12. Value Progress Over Perfection: On one anniversary trip, you’ll find a soapstone heart that is half-carved in a fair-trade artisan shop. It will come with a card that reads “Embrace the process of being a work in progress. It’s a commitment, not an excuse. ‘Do the best you can until you know better. Then when you know better, do better.-Maya Angelou.” You’ll have it on your shelf and keep the card in plain sight. Celebrate when you yell a little less before lowering your voice. Stop saying the thing when your spouse shares how much it activates their shame. Name that it took less time than before to tell the truth. Ask for the Holy Spirit to quiet your emotions long enough to try to offer grace instead of resentment. Ask the Holy Spirit to nudge you to know and empower you to do.

Our most recent anniversary on a daytrip away to Charlottesville.

13. Like Maren Morris says in her song, “when the bones are good, the rest don’t matter.”

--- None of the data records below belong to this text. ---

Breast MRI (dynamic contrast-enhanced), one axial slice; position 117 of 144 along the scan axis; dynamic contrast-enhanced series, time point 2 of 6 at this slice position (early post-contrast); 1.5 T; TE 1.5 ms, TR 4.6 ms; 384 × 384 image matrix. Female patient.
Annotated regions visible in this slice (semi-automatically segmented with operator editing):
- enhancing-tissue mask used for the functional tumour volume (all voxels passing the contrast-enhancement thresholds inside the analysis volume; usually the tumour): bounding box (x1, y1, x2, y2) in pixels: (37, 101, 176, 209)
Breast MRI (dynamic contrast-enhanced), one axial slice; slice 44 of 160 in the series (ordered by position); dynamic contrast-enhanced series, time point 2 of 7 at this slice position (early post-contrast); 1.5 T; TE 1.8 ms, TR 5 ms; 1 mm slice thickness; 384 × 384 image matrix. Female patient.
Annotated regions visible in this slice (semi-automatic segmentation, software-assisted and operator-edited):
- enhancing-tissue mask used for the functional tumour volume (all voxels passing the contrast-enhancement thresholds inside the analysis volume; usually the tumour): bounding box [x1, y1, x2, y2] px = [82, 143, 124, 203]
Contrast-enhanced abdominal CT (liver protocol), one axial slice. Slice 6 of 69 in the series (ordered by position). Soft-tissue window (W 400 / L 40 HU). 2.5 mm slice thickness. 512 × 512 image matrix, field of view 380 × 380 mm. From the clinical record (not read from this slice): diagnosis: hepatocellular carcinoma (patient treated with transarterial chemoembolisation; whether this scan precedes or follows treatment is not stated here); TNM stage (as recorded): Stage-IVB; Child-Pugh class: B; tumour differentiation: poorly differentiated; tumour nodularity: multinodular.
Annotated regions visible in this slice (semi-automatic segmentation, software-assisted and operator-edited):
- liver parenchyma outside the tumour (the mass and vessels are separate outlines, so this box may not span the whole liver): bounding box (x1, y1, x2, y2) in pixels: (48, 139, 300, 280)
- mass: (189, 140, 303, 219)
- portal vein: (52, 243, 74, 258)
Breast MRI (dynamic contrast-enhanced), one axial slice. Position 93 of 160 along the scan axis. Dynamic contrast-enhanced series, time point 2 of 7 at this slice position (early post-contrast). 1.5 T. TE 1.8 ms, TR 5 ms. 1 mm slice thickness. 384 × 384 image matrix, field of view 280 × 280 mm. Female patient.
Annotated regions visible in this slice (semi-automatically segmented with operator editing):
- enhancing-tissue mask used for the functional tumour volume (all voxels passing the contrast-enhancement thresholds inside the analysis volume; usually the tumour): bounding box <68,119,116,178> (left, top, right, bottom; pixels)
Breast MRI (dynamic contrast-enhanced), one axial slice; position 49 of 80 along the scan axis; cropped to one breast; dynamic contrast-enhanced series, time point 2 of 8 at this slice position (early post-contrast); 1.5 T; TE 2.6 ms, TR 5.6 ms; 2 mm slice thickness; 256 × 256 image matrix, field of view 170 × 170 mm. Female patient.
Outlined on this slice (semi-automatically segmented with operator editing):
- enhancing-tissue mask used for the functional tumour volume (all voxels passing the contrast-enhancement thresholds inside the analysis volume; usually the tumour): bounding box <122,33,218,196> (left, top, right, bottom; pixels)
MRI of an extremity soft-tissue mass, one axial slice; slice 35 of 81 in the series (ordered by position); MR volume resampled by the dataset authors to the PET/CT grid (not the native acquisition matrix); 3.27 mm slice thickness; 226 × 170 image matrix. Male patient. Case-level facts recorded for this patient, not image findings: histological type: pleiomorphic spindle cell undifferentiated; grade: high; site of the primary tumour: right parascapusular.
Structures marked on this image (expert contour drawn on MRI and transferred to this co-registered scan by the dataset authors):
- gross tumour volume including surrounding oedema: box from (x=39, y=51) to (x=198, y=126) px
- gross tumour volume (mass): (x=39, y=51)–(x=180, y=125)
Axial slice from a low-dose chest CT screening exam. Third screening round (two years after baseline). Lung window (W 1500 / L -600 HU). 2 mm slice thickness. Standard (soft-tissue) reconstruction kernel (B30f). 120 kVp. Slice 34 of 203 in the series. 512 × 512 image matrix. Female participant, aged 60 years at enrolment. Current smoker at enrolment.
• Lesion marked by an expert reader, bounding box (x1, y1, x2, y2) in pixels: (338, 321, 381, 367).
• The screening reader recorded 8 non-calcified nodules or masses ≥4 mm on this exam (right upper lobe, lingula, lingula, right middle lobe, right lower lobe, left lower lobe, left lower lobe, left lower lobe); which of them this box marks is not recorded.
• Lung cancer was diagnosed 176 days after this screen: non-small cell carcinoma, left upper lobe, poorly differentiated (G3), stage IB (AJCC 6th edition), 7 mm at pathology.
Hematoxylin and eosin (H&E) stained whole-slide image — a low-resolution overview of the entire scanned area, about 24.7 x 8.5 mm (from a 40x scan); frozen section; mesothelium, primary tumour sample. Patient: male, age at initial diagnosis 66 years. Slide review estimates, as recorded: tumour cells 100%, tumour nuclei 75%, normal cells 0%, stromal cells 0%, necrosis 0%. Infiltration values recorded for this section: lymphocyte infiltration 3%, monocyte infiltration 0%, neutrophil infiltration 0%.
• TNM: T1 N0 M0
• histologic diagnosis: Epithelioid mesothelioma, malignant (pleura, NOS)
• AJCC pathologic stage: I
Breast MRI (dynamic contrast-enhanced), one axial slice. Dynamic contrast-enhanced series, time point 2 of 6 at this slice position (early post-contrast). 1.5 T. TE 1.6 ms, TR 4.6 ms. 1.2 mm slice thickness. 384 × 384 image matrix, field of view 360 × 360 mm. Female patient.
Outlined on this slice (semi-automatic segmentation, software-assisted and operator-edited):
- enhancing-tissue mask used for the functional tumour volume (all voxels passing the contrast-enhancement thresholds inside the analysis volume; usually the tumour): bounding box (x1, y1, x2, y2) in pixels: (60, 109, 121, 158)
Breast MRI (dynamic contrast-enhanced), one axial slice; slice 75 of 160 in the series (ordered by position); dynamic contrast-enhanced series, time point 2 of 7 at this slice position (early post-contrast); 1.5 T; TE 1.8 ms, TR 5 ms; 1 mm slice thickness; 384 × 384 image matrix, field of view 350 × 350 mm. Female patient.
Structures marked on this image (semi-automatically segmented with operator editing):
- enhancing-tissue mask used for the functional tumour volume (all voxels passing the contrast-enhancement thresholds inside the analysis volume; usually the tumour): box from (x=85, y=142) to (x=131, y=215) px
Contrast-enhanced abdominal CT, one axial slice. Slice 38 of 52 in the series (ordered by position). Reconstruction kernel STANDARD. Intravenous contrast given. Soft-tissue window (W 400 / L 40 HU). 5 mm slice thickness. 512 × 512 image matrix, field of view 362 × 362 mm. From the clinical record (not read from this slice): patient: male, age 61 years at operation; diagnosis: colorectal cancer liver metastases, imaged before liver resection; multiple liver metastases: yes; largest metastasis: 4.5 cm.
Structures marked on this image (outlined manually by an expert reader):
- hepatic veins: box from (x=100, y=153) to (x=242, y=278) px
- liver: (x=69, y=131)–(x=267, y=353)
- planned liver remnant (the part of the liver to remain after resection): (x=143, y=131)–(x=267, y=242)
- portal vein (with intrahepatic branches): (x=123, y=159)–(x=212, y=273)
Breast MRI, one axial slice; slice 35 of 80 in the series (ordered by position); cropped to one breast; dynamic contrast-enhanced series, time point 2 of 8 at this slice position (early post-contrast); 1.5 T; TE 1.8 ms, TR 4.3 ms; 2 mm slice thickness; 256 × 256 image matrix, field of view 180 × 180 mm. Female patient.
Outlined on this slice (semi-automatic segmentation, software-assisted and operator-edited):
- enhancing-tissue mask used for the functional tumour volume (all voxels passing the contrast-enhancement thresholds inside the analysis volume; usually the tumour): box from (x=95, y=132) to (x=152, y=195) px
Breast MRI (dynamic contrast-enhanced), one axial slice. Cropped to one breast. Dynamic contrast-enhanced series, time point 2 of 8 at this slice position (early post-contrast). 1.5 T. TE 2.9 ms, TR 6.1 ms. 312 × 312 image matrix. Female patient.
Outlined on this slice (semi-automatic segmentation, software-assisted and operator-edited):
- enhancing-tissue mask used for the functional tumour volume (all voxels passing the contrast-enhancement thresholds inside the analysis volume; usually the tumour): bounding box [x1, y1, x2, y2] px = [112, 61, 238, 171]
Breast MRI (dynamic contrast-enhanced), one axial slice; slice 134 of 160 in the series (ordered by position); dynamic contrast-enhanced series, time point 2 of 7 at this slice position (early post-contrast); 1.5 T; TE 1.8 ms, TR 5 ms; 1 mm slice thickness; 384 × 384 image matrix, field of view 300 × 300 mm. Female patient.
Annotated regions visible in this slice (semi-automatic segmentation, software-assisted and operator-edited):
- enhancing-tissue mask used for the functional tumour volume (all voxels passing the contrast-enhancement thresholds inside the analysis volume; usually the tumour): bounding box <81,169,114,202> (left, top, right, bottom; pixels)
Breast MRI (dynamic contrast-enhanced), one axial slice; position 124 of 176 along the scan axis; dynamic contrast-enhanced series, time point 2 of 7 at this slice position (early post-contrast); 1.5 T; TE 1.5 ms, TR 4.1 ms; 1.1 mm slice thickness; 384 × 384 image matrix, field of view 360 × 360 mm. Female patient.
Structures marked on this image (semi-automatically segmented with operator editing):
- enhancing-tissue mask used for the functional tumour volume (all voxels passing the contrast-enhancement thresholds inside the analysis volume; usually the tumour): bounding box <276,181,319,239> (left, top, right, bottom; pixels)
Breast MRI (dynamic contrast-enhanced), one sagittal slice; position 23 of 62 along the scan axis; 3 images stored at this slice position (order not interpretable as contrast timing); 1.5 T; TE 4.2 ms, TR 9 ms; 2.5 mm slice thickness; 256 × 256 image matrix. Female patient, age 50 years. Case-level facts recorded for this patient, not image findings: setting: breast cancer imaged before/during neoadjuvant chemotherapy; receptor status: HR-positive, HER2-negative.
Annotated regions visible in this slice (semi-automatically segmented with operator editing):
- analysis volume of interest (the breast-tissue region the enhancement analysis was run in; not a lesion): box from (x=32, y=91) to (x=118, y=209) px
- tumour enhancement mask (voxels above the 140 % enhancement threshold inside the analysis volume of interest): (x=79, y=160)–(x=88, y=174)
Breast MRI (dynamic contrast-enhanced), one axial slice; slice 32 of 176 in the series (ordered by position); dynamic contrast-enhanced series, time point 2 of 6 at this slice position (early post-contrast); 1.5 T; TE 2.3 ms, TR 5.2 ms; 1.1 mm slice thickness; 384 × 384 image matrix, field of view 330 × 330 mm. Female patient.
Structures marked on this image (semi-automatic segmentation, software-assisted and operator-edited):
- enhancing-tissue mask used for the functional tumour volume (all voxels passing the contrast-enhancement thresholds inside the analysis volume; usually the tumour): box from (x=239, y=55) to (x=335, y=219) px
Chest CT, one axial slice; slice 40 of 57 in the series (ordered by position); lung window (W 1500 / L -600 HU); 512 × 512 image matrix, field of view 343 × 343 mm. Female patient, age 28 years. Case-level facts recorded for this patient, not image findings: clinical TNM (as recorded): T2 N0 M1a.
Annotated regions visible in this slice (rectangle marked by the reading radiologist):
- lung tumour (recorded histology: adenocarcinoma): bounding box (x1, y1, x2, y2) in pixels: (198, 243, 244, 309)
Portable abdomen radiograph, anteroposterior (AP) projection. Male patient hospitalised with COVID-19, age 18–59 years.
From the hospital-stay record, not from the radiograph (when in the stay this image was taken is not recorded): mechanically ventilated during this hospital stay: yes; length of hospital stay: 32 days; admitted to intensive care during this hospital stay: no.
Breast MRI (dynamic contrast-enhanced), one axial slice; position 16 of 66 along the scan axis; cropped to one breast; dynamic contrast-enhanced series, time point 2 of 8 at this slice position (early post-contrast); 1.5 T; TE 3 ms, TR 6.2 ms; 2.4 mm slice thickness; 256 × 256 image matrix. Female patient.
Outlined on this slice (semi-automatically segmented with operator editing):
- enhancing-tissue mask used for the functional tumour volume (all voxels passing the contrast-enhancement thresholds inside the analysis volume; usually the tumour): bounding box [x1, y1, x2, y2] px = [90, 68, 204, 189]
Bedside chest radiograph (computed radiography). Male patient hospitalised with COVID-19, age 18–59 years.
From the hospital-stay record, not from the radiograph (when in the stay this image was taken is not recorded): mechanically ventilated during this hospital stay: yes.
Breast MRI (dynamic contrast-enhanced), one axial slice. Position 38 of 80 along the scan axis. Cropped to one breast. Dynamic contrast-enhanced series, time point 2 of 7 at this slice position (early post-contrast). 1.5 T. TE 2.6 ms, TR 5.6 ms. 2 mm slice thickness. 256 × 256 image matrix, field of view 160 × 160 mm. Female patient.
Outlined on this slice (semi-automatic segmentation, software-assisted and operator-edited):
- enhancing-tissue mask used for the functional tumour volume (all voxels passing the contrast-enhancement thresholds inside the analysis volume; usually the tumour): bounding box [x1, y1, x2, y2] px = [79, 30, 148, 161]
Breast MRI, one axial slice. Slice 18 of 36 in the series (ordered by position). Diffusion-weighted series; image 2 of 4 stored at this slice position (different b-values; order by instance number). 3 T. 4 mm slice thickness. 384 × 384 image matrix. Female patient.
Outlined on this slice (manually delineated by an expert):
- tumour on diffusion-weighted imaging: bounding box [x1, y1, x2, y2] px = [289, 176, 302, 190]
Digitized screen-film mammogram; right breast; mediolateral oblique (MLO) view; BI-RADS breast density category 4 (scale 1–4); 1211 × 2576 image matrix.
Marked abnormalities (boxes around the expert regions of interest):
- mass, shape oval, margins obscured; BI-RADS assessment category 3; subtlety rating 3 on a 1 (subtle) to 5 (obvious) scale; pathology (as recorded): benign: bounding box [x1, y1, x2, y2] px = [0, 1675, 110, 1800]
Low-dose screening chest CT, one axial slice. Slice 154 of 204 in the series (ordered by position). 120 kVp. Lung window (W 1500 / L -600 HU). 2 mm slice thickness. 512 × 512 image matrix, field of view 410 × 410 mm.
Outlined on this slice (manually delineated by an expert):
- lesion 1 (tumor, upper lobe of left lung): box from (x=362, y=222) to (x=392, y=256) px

Yeah, life sure can try to put love through it, but
We built this right, so nothing's ever gonna move it

When the bones are good, the rest don't matter
Yeah, the paint could peel, the glass could shatter
Let it break, 'cause you and I remain the same
When there ain't a crack in the foundation
Baby, I know any storm we're facing will
Blow right over while we stay put
The house don't fall when the bones are good

You’ll start off with one of you not being sure about attraction and chemistry and all that. But you’ll take a chance because if you can walk through slums in Costa Rica and interpreting on street corners, giant spider encounters, roadside breakdowns and exorcisms (long story) while still respecting each other’s leadership, it’s something special. You may not get it all right, and your faith, feelings, relationships, and roles may shift and change. However, if you rest in the goodness of partnership, the grace of God in providing through good and downright terrible times, and the beautiful web of your brothers and sisters and neighbors and children, you’ll be just fine.

I’d love to hear what you would add to a list like this. What do you gratefully remember or wish someone would have told a younger version of you and a loved one?